The stock of Asanko Gold Inc. and Diplomat Pharmacy, Inc. were two of the most active stocks on Thursday. Investors seem to be very interested in what happens to the stocks of these two companies but do investors favor one over the other? We will analyze the growth, profitability, risk, valuation, and insider trends of both companies and see which one investors prefer.

Profitability and Returns

Growth alone cannot be used to see if the company will be valuable. Shareholders will be the losers if a company invest in ventures that aren’t profitable enough to support upbeat growth. In order for us to accurately measure profitability and return, we will be using the EBITDA margin and Return on Investment (ROI), which balances the difference in capital structure. The ROI of AKG is -2.20% while that of DPLO is 4.70%. These figures suggest that DPLO ventures generate a higher ROI than that of AKG.

Cash Flow 

The value of a stock is ultimately determined by the amount of cash flow that the investors have available. Over the last 12 months, AKG’s free cash flow per share is a positive 0, while that of DPLO is positive 0.58.

Liquidity and Financial Risk

The ability of a company to meet up with its short-term obligations and be able to clear its longer-term debts is measured using Liquidity and leverage ratios. The current ratio for AKG is 1.70 and that of DPLO is 1.30. This implies that it is easier for AKG to cover its immediate obligations over the next 12 months than DPLO. The debt ratio of AKG is 0.36 compared to 0.23 for DPLO. AKG can be able to settle its long-term debts and thus is a lower financial risk than DPLO.


AKG currently trades at a P/B of 0.35, and a P/S of 0.62 while DPLO trades at a forward P/E of 25.91, a P/B of 2.64, and a P/S of 0.35. This means that looking at the earnings, book values and sales basis, AKG is the cheaper one. It is very obvious that earnings are the most important factors to investors, thus analysts are most likely to place their bet on the P/E.

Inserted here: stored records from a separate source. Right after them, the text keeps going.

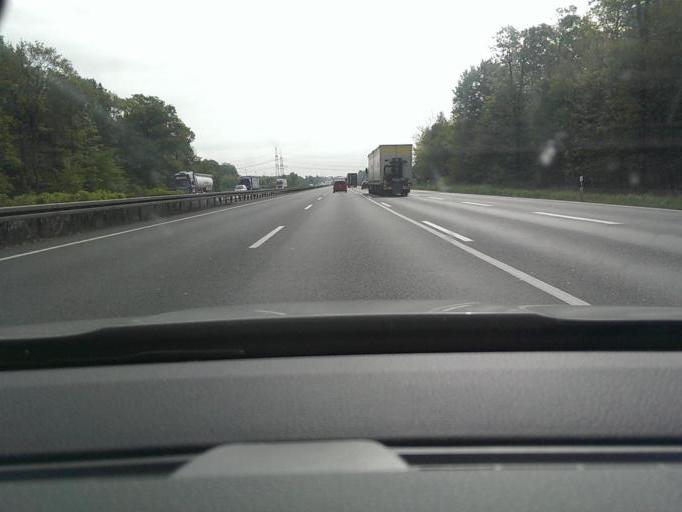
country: DE
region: Lower Saxony
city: Wendeburg
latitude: 52.3399
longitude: 10.3488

Analyst Price Targets and Opinions

The mistake some people make is that they think a cheap stock has more value to it. In order to know the value of a stock, there is need to compare its current price to its likely trading price in the future. The price of AKG is currently at a -40.94% to its one-year price target of 1.27. Looking at its rival pricing, DPLO is at a 24.59% relative to its price target of 20.09. This figure implies that over the next one year, DPLO is a better investment.

When looking at the investment recommendation on say a scale of 1 to 5 (1 being a strong buy, 3 a hold, and 5 a sell), AKG is given a 3.10 while 2.60 placed for DPLO. This means that analysts are more bullish on the outlook for AKG stocks.

Insider Activity and Investor Sentiment

Short interest or otherwise called the percentage of a stock’s tradable shares currently being shorted is another data that investors use to get a handle on sentiment. The short ratio for AKG is 2.25 while that of DPLO is just 8.46. This means that analysts are more bullish on the forecast for AKG stock.


The stock of Asanko Gold Inc. defeats that of Diplomat Pharmacy, Inc. when the two are compared, with AKG taking 5 out of the total factors that were been considered. AKG happens to be more profitable, generates a higher ROI, has higher cash flow per share, higher liquidity and has a lower financial risk. When looking at the stock valuation, AKG is the cheaper one on an earnings, book value and sales basis. Finally, the sentiment signal for AKG is better on when it is viewed on short interest.